The balance of assets and liabilities in the trust is a separate question from the amount that the Government should appropriately invest in the regeneration of coalfields. As at present, that amount should be properly generous. In December 1998, the Government announced an investment package of £354 million, which was substantial. As I have said, this subject can always be debated but it is independent of the question of what finally turns out to be the balance of assets and liabilities in the particular pension funds.
Lord Dormand of Easington: My Lords, is my noble friend aware that I asked a similar Question some months ago? Since that time the fund has continued to accrue many more millions. Given the figures he has quoted, I am not entirely convinced that there is not room to meet the point of the Question. Everybody in the former coalfield areas appreciates the generous help given by the Government. However, is the Minister aware of the large pool of unemployed
Lord Sainsbury of Turville: My Lords, as I have said, Ministers have made it clear, and will continue to do so, that they will listen to concerns raised. They will study the document from the Coalfield Communities Campaign seriously, as, indeed, will the trustees.

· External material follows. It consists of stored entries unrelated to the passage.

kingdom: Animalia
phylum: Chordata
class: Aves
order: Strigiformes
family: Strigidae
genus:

Lord Brookman: My Lords, does the Minister agree that the key issue underlying the question of pension schemes is that the workers believe that pension contributions are deferred pay? As a consequence, when employers seem to be taking the lion's share, whether in the coal industry or any other industry, that is seen to be grossly unfair by the workers in such industries?
Lord Sainsbury of Turville: My Lords, I understand that this was a defined benefit scheme. Therefore, the liability on both the Coal Board and the Government, who have accepted the responsibility, is properly to fund those benefits, including any bonuses payable because of the upward valuation of the fund. That is a responsibility of the Coal Board of the past and of the government of the future which will be discharged, whatever the circumstances, over the long life of the fund.
Lord Ezra: My Lords, it seems that it would be possible for part of the Government's share of the surpluses to be transferred to the Coalfields Regeneration Trust. As I understand it, £10 million has already been transferred. My contention is that £10 million is paltry in relation to the sums to which we are referring. As there would appear to be a mechanism for such transfers, could not the Government contemplate transferring a little more?
Lord Sainsbury of Turville: My Lords, it is always possible for the Government to make such a payment in the circumstances referred to by the noble Lord. I agree that there was a payment of £10 million which, in the total sum of all the payments, seems to be de minimis. It is always in the power of the Government to make a gift of money to the coalfields campaign or the trust from general government funds.